SACD & Other Hi-Res Reviews
DOHNANYI: String Quartets Nos. 1 and 3; Rural Hungarica – Kocian Quartet/ Vaclav Bernasek, cello/ Jaromir Klepac, piano – Praga Digitals
Published on July 17, 2010
DOHNANYI: String Quartets Nos. 1 and 3; Rural Hungarica – Kocian Quartet/ Vaclav Bernasek, cello/ Jaromir Klepac, piano – Praga Digitals multichannel SACD PRD/DSD 250 268 – [Distr. by Harmonia mundi] 62:01 *****:
Although he was Hungarian, the pianist, composer, conductor and teacher Erno Dohnanyi (1877-1960) is not remembered in the same breath as Bartok or Kodaly. His compositions were in the late Romantic style, yet, he promoted his avante garde countrymen and mentored pianists Annie Fischer, and Geza Anda and the great conductor Georg Solti. His grandson was the conductor Christoph von Dohnanyi. He pursued a busy career as a concert pianist and made the mistake of moving to Vienna during the Anschluss, a move that was interpreted as pro-Nazi. His two sons were executed by the Nazis, his music was banned and he moved to the United States where he continued his career as pianist and teacher. Dohnanyi’s compositions have only become recently well known, as his music is melodic and closer to Brahms than any of the twentieth century modernists. [Many readers will be familiar with his Variations on a Nursery Tune for piano and orchestra – which tune happens to be Twinkle, Twinkle Little Star…Ed.]

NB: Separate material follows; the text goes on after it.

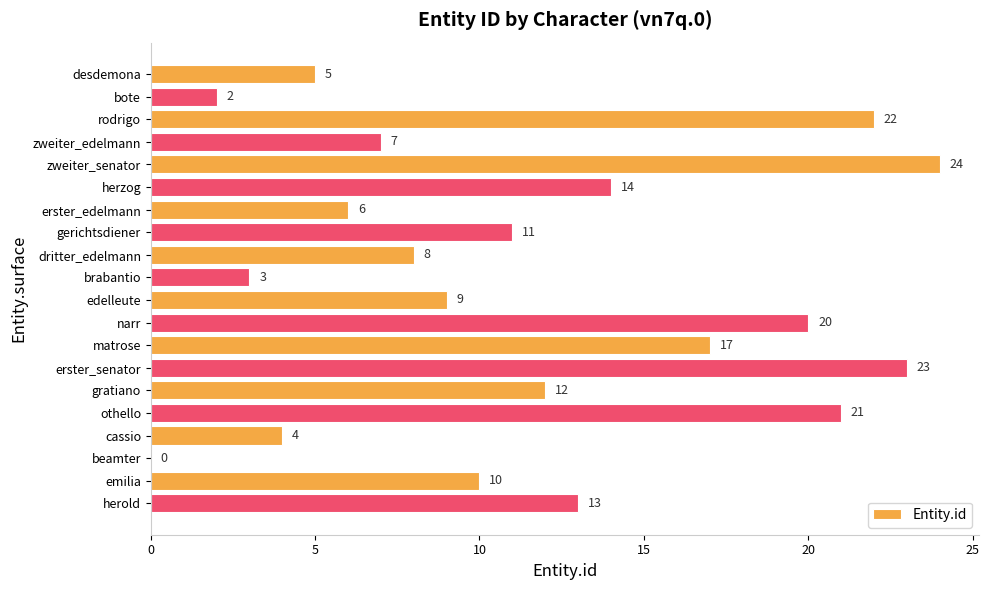

Reading top to bottom, list all the values displayed in this chart.

desdemona=5	bote=2	rodrigo=22	zweiter_edelmann=7	zweiter_senator=24	herzog=14	erster_edelmann=6	gerichtsdiener=11	dritter_edelmann=8	brabantio=3	edelleute=9	narr=20	matrose=17	erster_senator=23	gratiano=12	othello=21	cassio=4	beamter=0	emilia=10	herold=13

What’s immediately discernible on this CD is how beautifully the Kocian Quartet performs these ripely Romantic quartets. The Quartet No. 1 (1899) adheres to a classical four movement structure with clear melodic lines. Notable is the Gypsy-inspired last movement, Vivace. Ruralia hungarica was a set of seven piano pieces, one of which was set for cello and piano. It’s a melancholic and beautiful musical palette cleanser for the Third Quartet which follows. Cellist Vaclav Bernasek and pianist Jaromir Klepac play it lusciously.
While the Third Quartet (1926) is written in the late Romantic style, there are indications that Dohnanyi was influenced by his contemporaries (after all, it’s 1926!). There are unresolved dissonances and differing meters are placed next to each other. The coda of the first movement, furioso, is practically a mini-movement in itself. The andante, a theme and variations, shows Dohnanyi at his structural and harmonic nadir and the vivace giocoso finale is jubilantly luminous. This is a Romantic gem that should be performed a more often in concert. Of course, there’s the matchless recording of the Hollywood Quartet (1955) which is two minutes slower than the Kocian Quartet. But I like the wider variance in tempo and the added drama of the Kocian’s performance in superlative current stereo.
Anyone not familiar with these quartets will find much pleasure in these wonderful Romantic compositions.